ISLAMIST MILITIA CONTROLS U.S. EMBASSY IN LIBYA
Footage emerged this weekend of an Islamist militia group, Dawn of Libya, enjoying the comforts of the deserted U.S. embassy in Tripoli, with the Los Angeles Times characterizing the images as “emblematic of Libya in free fall.” One of the group’s commanders told AP that they have been in control of the residential compound for one week, and the group also controls the Libyan capital and its international airport. Deborah Jones, the U.S. ambassador to Libya who was moved with the rest of the staff to Malta earlier this summer, confirmed the footage looks to have been shot at the embassy’s residential annex.
High speed lovers, start your environmentally friendly engines! As French daily Les Echos writes, all eyes are now on the first world championship of electric cars, to be held Sept. 13 in Beijing. Get used to the name: it's called Formula E: “Like Formula One, racers accumulate points through each race, with the winner raking in five million euros. For the first season, all teams are composed of two drivers, using the same car. The French automobile industry is central to the construction of the vehicle: a Spark Renault SRT_01E with a Renault engine, Michelin tires and a Williams battery. Each team has four cars since the battery only lasts for 40 minutes — meaning that in the middle of the race, drivers must make e-pit stops, and jump into another car!”
Read the full article, Formula E, Revving Up A Green Rival To Formula 1.
ISRAEL ANNOUNCES MASSIVE WEST BANK LAND GRAB
Israel’s Civil Administration in the West Bank announced yesterday the appropriation of 988 acres of land in the occupied Palestinian territories of the West Bank, the biggest land grab in 30 years according to anti-settlement group Peace Now. The U.S. State Department urged Israel “to reverse this decision,” saying it was “counterproductive to Israel's stated goal of a negotiated two-state solution with the Palestinians.” Read more from Haaretz.
MY GRAND-PÈRE’S WORLD
BY THE NUMBERS
An estimated 1.67 billion euro worth of pesetas, the Spanish currency replaced by the euro in 2002, are still sitting in safes, socks, tin cans buried in the ground and under mattresses around the country.

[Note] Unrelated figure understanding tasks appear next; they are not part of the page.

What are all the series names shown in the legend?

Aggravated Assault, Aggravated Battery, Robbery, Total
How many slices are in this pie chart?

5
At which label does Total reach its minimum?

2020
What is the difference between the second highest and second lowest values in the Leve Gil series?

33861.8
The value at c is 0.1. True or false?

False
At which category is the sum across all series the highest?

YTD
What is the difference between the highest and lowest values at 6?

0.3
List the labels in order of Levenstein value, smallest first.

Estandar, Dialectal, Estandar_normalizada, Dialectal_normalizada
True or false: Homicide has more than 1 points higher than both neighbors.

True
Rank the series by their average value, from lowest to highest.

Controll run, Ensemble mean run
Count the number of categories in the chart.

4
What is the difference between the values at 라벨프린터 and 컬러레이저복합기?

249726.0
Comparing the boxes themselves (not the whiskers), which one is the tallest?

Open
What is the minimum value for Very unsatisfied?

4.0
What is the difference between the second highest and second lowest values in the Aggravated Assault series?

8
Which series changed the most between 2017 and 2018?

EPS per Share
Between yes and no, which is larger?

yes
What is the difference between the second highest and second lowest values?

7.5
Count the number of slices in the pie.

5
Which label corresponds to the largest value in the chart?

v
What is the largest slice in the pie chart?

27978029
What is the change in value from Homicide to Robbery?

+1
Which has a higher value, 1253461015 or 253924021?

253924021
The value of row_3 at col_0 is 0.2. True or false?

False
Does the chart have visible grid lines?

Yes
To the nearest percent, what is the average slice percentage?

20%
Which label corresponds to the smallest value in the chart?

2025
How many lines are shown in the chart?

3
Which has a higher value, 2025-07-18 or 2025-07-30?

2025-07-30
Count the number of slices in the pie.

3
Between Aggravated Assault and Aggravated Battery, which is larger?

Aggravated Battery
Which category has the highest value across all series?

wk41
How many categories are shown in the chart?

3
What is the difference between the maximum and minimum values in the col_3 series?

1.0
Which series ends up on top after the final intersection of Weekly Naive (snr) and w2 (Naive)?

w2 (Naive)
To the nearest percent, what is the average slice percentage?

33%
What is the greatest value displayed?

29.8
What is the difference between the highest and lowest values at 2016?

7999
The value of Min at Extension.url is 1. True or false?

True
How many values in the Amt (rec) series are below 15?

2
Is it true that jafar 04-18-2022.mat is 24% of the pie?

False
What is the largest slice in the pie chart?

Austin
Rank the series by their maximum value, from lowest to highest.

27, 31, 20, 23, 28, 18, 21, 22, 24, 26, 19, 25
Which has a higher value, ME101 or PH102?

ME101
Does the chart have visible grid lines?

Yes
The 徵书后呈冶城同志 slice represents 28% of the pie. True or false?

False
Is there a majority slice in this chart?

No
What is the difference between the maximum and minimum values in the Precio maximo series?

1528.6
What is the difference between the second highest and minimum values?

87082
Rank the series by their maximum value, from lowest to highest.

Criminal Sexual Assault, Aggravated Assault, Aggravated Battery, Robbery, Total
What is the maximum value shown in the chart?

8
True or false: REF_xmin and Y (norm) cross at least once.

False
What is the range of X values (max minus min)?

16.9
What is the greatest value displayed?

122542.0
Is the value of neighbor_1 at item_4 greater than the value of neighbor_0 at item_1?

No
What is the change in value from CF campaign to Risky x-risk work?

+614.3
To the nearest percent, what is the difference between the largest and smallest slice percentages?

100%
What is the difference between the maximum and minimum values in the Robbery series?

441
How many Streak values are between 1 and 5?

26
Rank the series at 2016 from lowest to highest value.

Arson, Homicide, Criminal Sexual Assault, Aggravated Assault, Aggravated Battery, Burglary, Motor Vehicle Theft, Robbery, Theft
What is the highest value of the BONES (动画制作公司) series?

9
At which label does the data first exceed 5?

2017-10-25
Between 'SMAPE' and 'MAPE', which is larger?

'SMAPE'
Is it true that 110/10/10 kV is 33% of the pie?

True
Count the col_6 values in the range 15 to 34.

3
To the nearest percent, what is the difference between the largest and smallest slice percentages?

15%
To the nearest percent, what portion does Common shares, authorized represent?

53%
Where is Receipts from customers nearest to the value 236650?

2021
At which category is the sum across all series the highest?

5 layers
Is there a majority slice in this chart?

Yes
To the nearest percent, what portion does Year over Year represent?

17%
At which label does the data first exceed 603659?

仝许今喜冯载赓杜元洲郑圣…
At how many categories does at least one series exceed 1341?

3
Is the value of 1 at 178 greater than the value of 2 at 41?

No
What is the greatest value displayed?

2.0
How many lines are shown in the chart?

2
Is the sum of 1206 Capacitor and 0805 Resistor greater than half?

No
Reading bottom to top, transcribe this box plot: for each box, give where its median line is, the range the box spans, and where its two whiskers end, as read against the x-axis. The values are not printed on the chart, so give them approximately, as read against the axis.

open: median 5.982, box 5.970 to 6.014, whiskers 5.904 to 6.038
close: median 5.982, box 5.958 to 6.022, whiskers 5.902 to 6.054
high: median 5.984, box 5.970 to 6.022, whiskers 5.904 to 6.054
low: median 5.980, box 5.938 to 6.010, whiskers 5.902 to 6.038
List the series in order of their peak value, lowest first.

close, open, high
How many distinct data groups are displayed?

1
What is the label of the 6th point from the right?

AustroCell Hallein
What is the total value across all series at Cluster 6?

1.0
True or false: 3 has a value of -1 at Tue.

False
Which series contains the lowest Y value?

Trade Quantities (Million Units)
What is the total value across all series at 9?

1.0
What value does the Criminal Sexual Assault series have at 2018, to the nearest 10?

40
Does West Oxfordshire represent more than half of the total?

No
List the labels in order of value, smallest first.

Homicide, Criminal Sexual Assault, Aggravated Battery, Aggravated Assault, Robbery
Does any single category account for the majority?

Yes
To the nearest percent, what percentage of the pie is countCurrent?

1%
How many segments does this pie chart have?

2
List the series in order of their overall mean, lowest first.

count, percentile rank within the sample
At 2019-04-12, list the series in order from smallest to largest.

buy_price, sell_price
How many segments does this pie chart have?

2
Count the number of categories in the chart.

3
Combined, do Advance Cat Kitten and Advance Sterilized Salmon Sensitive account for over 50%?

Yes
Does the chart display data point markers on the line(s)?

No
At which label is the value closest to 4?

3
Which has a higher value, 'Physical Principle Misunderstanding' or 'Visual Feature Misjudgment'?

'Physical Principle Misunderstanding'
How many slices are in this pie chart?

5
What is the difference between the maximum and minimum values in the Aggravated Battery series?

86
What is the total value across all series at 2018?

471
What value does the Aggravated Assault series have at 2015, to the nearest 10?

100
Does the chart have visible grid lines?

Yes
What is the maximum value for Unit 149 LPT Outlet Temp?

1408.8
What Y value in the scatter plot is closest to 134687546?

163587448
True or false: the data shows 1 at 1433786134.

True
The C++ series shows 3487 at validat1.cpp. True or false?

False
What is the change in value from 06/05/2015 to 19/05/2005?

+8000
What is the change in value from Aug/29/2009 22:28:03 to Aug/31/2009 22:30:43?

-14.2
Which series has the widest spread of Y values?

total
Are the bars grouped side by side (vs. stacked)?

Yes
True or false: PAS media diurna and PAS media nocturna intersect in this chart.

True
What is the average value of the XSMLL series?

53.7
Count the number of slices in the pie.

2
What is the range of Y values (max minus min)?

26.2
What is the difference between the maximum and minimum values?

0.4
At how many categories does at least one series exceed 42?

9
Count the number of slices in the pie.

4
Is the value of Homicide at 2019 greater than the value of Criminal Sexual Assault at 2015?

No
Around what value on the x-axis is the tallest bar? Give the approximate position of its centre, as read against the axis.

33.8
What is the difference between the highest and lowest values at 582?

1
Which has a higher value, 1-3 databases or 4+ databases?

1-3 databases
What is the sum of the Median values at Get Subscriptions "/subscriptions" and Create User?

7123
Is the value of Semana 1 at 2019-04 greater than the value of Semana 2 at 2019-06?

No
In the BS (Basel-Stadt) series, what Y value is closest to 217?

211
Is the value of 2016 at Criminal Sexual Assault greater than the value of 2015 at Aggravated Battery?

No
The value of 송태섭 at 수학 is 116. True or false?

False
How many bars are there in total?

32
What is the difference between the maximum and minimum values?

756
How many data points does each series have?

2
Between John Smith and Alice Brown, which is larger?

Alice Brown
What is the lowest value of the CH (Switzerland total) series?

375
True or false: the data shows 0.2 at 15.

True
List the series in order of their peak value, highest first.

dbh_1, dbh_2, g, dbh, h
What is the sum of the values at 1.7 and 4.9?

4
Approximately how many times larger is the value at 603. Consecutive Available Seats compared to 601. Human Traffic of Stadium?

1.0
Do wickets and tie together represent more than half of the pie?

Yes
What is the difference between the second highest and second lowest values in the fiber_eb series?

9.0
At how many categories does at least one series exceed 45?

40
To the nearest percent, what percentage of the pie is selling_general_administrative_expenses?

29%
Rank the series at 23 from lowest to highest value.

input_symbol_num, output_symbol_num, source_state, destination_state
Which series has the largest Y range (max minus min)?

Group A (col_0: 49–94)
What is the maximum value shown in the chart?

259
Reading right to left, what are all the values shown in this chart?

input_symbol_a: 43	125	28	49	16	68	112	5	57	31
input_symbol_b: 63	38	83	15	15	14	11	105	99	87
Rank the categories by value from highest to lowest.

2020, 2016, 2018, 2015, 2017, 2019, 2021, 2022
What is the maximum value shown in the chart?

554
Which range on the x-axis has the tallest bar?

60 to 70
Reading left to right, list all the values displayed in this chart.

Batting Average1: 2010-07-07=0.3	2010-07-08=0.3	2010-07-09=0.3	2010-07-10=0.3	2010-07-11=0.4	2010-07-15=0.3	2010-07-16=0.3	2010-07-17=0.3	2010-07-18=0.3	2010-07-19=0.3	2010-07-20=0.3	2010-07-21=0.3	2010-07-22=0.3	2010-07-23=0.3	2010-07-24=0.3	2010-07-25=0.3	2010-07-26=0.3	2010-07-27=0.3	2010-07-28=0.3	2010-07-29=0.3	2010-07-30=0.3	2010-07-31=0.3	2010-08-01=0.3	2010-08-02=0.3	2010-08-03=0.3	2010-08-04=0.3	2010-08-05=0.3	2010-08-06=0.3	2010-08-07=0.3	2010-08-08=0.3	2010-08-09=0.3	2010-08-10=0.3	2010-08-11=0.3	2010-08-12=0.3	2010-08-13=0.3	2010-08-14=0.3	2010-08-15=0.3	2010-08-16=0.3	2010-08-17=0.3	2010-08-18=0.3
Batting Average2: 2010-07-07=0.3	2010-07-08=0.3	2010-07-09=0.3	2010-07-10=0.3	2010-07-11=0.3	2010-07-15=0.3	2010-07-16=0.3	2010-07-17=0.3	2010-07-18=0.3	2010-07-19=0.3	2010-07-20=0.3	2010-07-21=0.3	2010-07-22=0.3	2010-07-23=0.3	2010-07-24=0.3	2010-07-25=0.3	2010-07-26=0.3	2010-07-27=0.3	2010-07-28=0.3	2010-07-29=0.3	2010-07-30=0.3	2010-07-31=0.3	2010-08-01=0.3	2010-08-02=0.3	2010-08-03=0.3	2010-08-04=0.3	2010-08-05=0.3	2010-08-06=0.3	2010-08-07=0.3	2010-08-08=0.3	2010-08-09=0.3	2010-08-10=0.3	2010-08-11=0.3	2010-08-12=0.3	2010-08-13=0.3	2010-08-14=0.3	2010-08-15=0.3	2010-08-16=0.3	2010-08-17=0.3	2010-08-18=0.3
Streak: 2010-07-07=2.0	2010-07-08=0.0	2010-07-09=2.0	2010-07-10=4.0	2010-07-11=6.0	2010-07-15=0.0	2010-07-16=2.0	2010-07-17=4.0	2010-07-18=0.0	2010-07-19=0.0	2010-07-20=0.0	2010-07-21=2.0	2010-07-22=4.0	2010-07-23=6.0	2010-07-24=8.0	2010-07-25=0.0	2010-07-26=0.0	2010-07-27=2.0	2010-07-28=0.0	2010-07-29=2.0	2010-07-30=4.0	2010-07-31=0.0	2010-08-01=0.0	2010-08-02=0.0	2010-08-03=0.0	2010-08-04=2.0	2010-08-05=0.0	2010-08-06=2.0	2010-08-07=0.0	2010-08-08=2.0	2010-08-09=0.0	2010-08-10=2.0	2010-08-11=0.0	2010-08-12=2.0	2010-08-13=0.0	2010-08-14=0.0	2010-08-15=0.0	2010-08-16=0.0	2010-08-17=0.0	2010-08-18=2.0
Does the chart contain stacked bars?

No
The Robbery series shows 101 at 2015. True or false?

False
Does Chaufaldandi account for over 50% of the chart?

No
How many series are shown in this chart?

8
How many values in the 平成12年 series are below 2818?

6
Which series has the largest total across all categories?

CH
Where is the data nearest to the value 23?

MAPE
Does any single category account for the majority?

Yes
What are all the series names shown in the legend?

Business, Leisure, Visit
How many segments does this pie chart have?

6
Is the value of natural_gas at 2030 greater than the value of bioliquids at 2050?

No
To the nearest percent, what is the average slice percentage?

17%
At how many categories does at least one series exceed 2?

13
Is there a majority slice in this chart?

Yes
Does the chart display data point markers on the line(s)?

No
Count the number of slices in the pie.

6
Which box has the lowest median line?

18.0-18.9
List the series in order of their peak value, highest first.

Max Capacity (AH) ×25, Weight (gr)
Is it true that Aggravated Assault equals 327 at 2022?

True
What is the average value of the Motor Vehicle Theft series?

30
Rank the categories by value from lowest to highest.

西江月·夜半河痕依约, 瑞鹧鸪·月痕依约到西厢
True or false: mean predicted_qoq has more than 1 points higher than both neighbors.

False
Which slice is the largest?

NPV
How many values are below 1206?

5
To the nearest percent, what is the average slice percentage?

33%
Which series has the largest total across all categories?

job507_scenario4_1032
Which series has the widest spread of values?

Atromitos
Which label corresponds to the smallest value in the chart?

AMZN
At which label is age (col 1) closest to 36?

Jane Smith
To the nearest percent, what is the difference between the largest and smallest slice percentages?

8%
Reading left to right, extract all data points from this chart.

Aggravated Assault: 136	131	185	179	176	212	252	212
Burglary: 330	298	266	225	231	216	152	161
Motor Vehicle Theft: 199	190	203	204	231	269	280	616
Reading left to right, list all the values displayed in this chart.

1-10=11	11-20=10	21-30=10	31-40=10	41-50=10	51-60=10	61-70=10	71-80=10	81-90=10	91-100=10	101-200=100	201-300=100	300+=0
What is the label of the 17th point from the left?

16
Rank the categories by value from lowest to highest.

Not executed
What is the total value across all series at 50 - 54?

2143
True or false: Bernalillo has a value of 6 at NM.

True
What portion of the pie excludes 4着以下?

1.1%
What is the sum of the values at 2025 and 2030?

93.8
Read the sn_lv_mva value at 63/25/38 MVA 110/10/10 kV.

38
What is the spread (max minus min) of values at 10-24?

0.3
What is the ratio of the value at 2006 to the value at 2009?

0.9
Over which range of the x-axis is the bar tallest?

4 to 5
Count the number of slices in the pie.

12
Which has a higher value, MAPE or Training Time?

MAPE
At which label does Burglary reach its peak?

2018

James Brady, Lauren Bacall, Robin Williams and six other notable passings during the past month.
NOT JUST FOOD AND WATER
Japan’s fear of a devastating earthquake in a central part of the country, where more than 40% of the country’s toilet paper supply comes from, has led the government to launch a campaigncalling on people to stock up on loo rolls. Not sure that will be enough to help the stagnant economy though.